Schritt 2: Unterkonstruktion vorbereiten
Bringe eine neue Lattung oder Metallunterkonstruktion an und achte auf gleichmäßige Abstände, die je nach Plattentyp zwischen 60 und 100 Zentimetern liegen. Optional kannst du eine Dampfsperrfolie oder Dachbahn auflegen, um zusätzlichen Schutz vor Feuchtigkeit zu gewährleisten.
Schritt 3: Wellblechplatten montieren
Beginne mit der Montage an der unteren Dachkante und arbeite dich nach oben vor. Die Platten sollten sich um ein bis zwei Wellen überlappen. Befestige sie mit selbstbohrenden Schrauben mit Dichtungsscheiben, aber ziehe die Schrauben nicht zu fest an, damit die Gummidichtungen nicht beschädigt werden.
An den Stoßstellen kannst du ein Abdichtband oder Silikon verwenden, um den Schutz vor eindringendem Wasser zu verbessern. Montiere die Bleche idealerweise entgegen der Hauptwindrichtung, damit kein Regen unter die Überlappungen drückt.
Schritt 4: Abschlussarbeiten
Zum Schluss montierst du Ortbleche und Firstbleche, die den Dachabschluss bilden. Überprüfe alle Schrauben auf festen Sitz und versehe die Bleche bei Bedarf mit einer Korrosionsschutzfarbe. Dadurch verlängerst du die Lebensdauer deines neuen Dachs zusätzlich.
5. Häufige Fehler beim DIY-Garagendach
Viele Heimwerker machen beim Dachbau ähnliche Fehler. Schrauben werden zu stark angezogen, wodurch die Dichtungen gequetscht und undicht werden. Wird keine ausreichende Belüftung eingeplant, bildet sich Kondenswasser unter den Blechen. Auch zu geringe Überlappungen können dazu führen, dass Wind und Regen eindringen. Ebenso wichtig ist eine stabile und gleichmäßige Unterkonstruktion – wenn diese schief oder uneben ist, verziehen sich die Platten schnell.
Mit sorgfältiger Planung und Präzision kannst du diese Fehler jedoch leicht vermeiden.
6. Kostenübersicht – was dich die Sanierung kostet
Die Kosten hängen von Material, Dachgröße und Zustand der Konstruktion ab. Als grobe Orientierung gilt:
Wellblech aus Stahl oder Aluminium kostet zwischen 10 und 25 Euro pro Quadratmeter.
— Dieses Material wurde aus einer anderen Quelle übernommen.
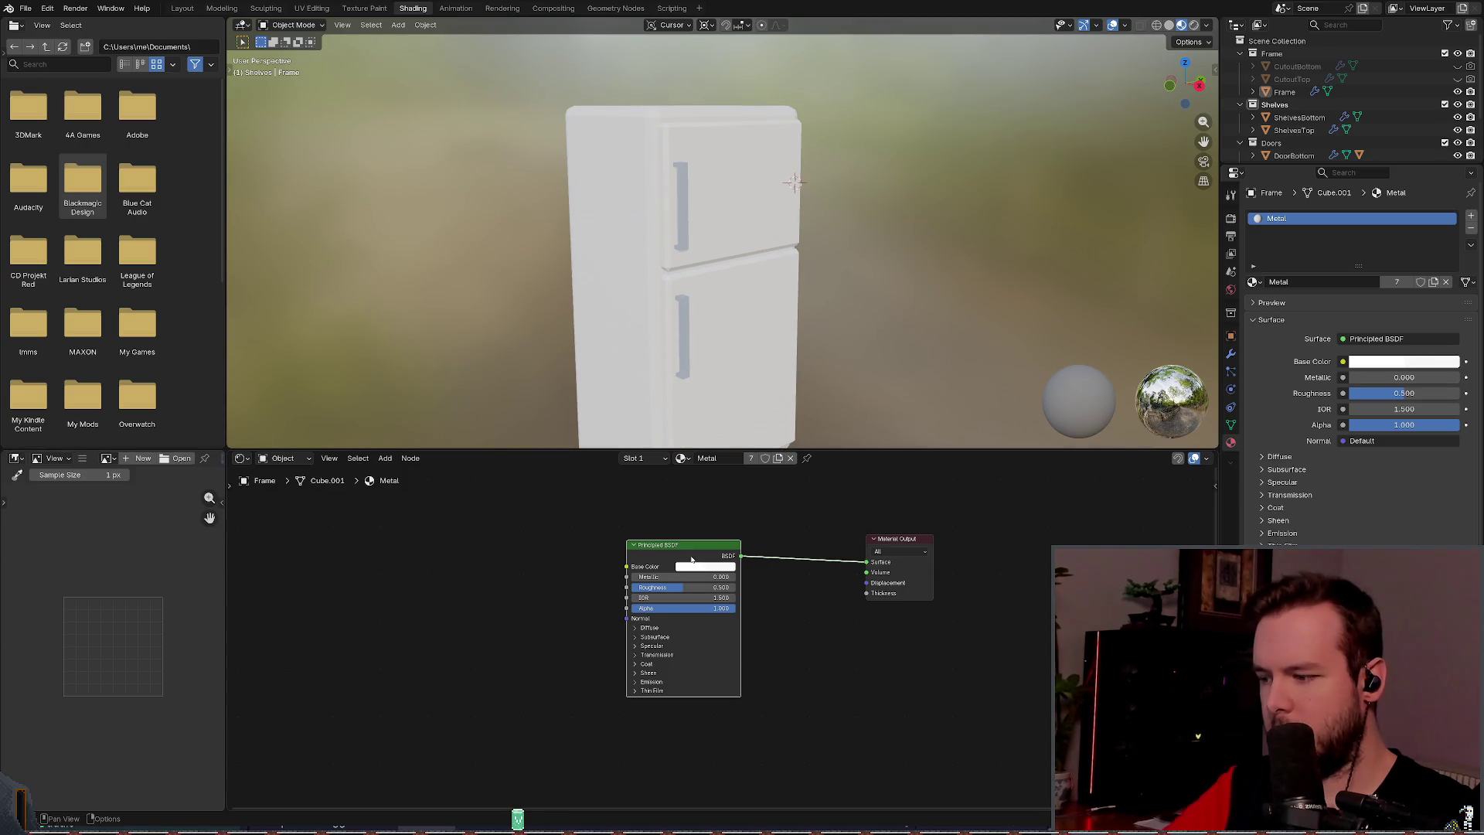
right_click(691, 558)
Für die Unterkonstruktion aus Holz oder Metall musst du mit weiteren 5 bis 15 Euro pro Quadratmeter rechnen. Hinzu kommen Schrauben, Dichtungen und Zubehör mit etwa 3 bis 8 Euro pro Quadratmeter.
Insgesamt liegt der DIY-Gesamtpreis somit bei etwa 20 bis 45 Euro pro Quadratmeter. Beauftragst du einen Fachbetrieb, können sich die Kosten schnell auf 70 bis 120 Euro pro Quadratmeter summieren – Eigenleistung spart also erheblich Geld.
7. Fazit: Mit Planung und Sorgfalt zur langlebigen Garage
Eine Garagendach-Sanierung mit Wellblech ist ein ideales Projekt für alle, die gerne selbst Hand anlegen. Mit einer guten Vorbereitung, der richtigen Materialwahl und etwas handwerklichem Geschick entsteht ein stabiles, wetterfestes Dach, das viele Jahre hält.
Wenn du beim Material auf Qualität setzt und die Montage sorgfältig ausführst, kannst du dich lange über ein sicheres, modernes Garagendach freuen – und mit Stolz sagen: „Das habe ich selbst gemacht!“
Extra-Tipp:
Wenn du dein Garagendach ohnehin erneuerst, kannst du die Gelegenheit nutzen, um eine Dachrinne, lichtdurchlässige Platten oder sogar eine kleine Solaranlage zu integrieren. So nutzt du die Dachfläche optimal und steigerst den Wert deiner Garage zusätzlich.